Time for a New ID Card

I’ve been thinking about the word recovery. How it relates to my current state and mind set. Am I still in recovery? After three years, am I trying to get something back that I had before? It certainly doesn’t feel like it. I feel like I’m working for something new. I’m not referencing old goals, old abilities, or old moves. My injury changed me so much that I will never move my legs the same way again. I’m not going to walk like I used to. I’m not going to bike or climb or stand or kick when I swim the way I did before. So I’m building something new. Not because I want to do the things I used to do in the way I used to do them… that’s certainly true. But that’s not a realistic goal and not my motivation. My goals are for the body that I have now. And I’m building the world’s smallest right quad… but I’m not going to get back what I had before.

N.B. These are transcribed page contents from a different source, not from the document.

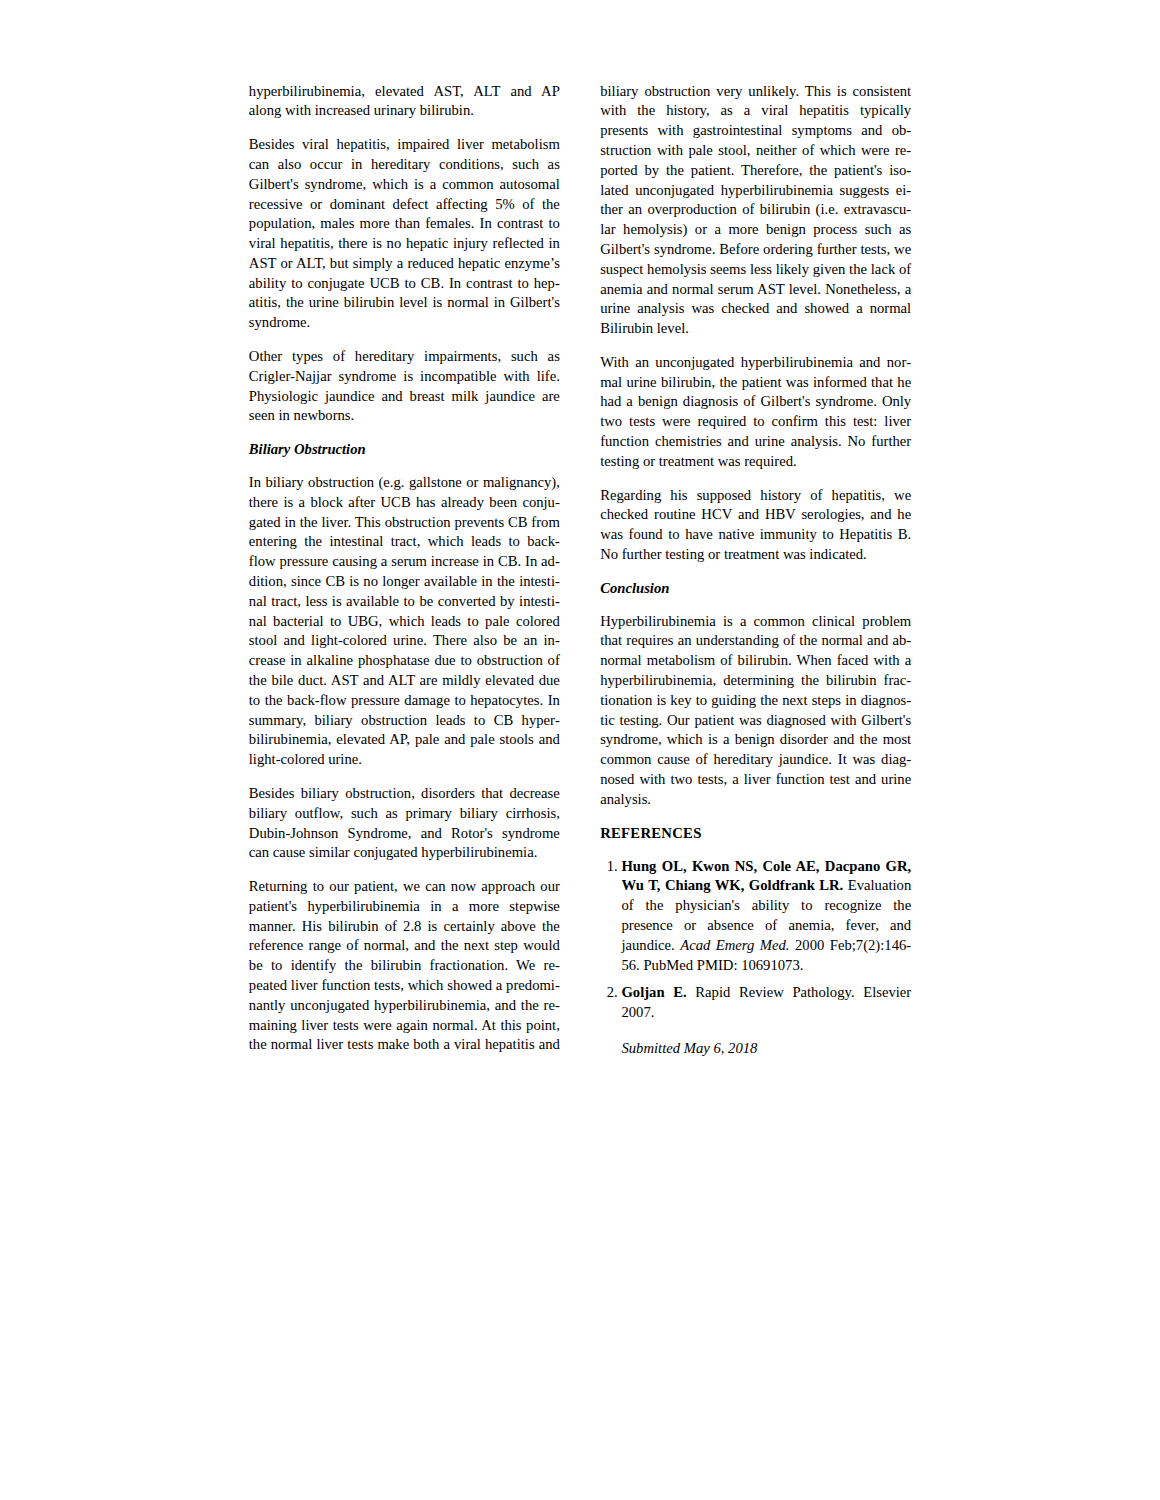hyperbilirubinemia, elevated AST, ALT and AP along with increased urinary bilirubin.
Besides viral hepatitis, impaired liver metabolism can also occur in hereditary conditions, such as Gilbert's syndrome, which is a common autosomal recessive or dominant defect affecting 5% of the population, males more than females. In contrast to viral hepatitis, there is no hepatic injury reflected in AST or ALT, but simply a reduced hepatic enzyme’s ability to conjugate UCB to CB. In contrast to hepatitis, the urine bilirubin level is normal in Gilbert's syndrome.
Other types of hereditary impairments, such as Crigler-Najjar syndrome is incompatible with life. Physiologic jaundice and breast milk jaundice are seen in newborns.
Biliary Obstruction
In biliary obstruction (e.g. gallstone or malignancy), there is a block after UCB has already been conjugated in the liver. This obstruction prevents CB from entering the intestinal tract, which leads to back-flow pressure causing a serum increase in CB. In addition, since CB is no longer available in the intestinal tract, less is available to be converted by intestinal bacterial to UBG, which leads to pale colored stool and light-colored urine. There also be an increase in alkaline phosphatase due to obstruction of the bile duct. AST and ALT are mildly elevated due to the back-flow pressure damage to hepatocytes. In summary, biliary obstruction leads to CB hyperbilirubinemia, elevated AP, pale and pale stools and light-colored urine.
Besides biliary obstruction, disorders that decrease biliary outflow, such as primary biliary cirrhosis, Dubin-Johnson Syndrome, and Rotor's syndrome can cause similar conjugated hyperbilirubinemia.
Returning to our patient, we can now approach our patient's hyperbilirubinemia in a more stepwise manner. His bilirubin of 2.8 is certainly above the reference range of normal, and the next step would be to identify the bilirubin fractionation. We repeated liver function tests, which showed a predominantly unconjugated hyperbilirubinemia, and the remaining liver tests were again normal. At this point, the normal liver tests make both a viral hepatitis and biliary obstruction very unlikely. This is consistent with the history, as a viral hepatitis typically presents with gastrointestinal symptoms and obstruction with pale stool, neither of which were reported by the patient. Therefore, the patient's isolated unconjugated hyperbilirubinemia suggests either an overproduction of bilirubin (i.e. extravascular hemolysis) or a more benign process such as Gilbert's syndrome. Before ordering further tests, we suspect hemolysis seems less likely given the lack of anemia and normal serum AST level. Nonetheless, a urine analysis was checked and showed a normal Bilirubin level.
With an unconjugated hyperbilirubinemia and normal urine bilirubin, the patient was informed that he had a benign diagnosis of Gilbert's syndrome. Only two tests were required to confirm this test: liver function chemistries and urine analysis. No further testing or treatment was required.
Regarding his supposed history of hepatitis, we checked routine HCV and HBV serologies, and he was found to have native immunity to Hepatitis B. No further testing or treatment was indicated.
Conclusion
Hyperbilirubinemia is a common clinical problem that requires an understanding of the normal and abnormal metabolism of bilirubin. When faced with a hyperbilirubinemia, determining the bilirubin fractionation is key to guiding the next steps in diagnostic testing. Our patient was diagnosed with Gilbert's syndrome, which is a benign disorder and the most common cause of hereditary jaundice. It was diagnosed with two tests, a liver function test and urine analysis.
REFERENCES
Hung OL, Kwon NS, Cole AE, Dacpano GR, Wu T, Chiang WK, Goldfrank LR. Evaluation of the physician's ability to recognize the presence or absence of anemia, fever, and jaundice. Acad Emerg Med. 2000 Feb;7(2):146-56. PubMed PMID: 10691073.
Goljan E. Rapid Review Pathology. Elsevier 2007.
Submitted May 6, 2018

Which brings me to the central point of this post (I think.) It brings me to the question of identity. What do I call myself? How do I see myself from that floating point our minds occupy right above our heads? How do others see me? I’m about to move to a new town. It’s time for some of my least favorite activities: packing, cleaning, and not knowing anyone and making new friends. It’s time to introduce myself to a whole new set of strangers. I’m worried about leaving the last group who knew me before my accident. People I climbed with and danced with and hugged at their level and followed effortlessly sliding through a crowd. I’m afraid of going through the process of meeting somebody and being wheelchair post-doc or wheelchair surfer or wheelchair neighbor. It bothers me to an almost inexplicable level. So I want to figure it out. It’s not that I hate wheelchairs. Though, I must admit, when I’m feeling frustrated it’s easy to direct my negative emotions towards the seat on wheels allowing me to move around. The wheelchair has a thankless job and I am part of the problem. But the reason I do this is in direct response to my environment. The wheelchair eclipses me like a scarlet letter, a lucky moon. It’s the first and often only thing people see. And that is a huge amount of work for me. I’m dreading losing my primary position as the agent and author of my identity. And that’s a hard thing to deal with for somebody who is a story teller, a deeply social person who already feels lonely. Or, at least, not as good at creating and maintaining relationships as I would like to be.

I’m used to creating communities around shared activities and experiences. I am no longer a climber (ok, that one is still hard to internalize — I can say it, though). I can’t make friends with all the climbers at UCSD. Am I going to go make friends with all disabled people? Am I going to pigeon hole myself? Somehow being in the “climber” clique feels good but the “adaptive surfer” identity feels tiny and limiting. There is certainly a difference in size. I’ve met most of the adaptive surfers living in the San Diego area already. But it’s more than that… it’s the wheelchair thing. To embrace that group feels like embracing the thing I feel is trying to blot me out. Have you ever rolled down the street in a group with more than one wheelchair? I have. It’s a parade. People stare overtly (instead of in the usual sneaky way) and children are gathered to the protective flanks of their mothers. It feels like erecting a wall.

And maybe it’ll be fine. And I’m just in crisis over an imagined problem that will resolve itself in a natural and pleasant way when I actually do move. I am a hopeless optimist, after all. I want to look to the future and see a slightly adaptive version of the life I saw three years ago. Not something that feels like doing penance. I want to build something new, not try to recover what I had. I want to bravely more towards the future, not just look for something lost. And I want to create an identity with the freedom every person is given.

One thought on “Time for a New ID Card

  1. Victoria

    What a thoughtful, insightful post. I hope you give yourself credit for the work you’re already doing mentally. For me that resistance is still part of my grief at what I feel is lost, even more than a decade since becoming disabled. It will always be the hardest thing in my life to accept the way it is. But I can say I’m grateful for it, now. So much of my life is made better because of the work I have to do to accept it. Wishing you all the best with your move!!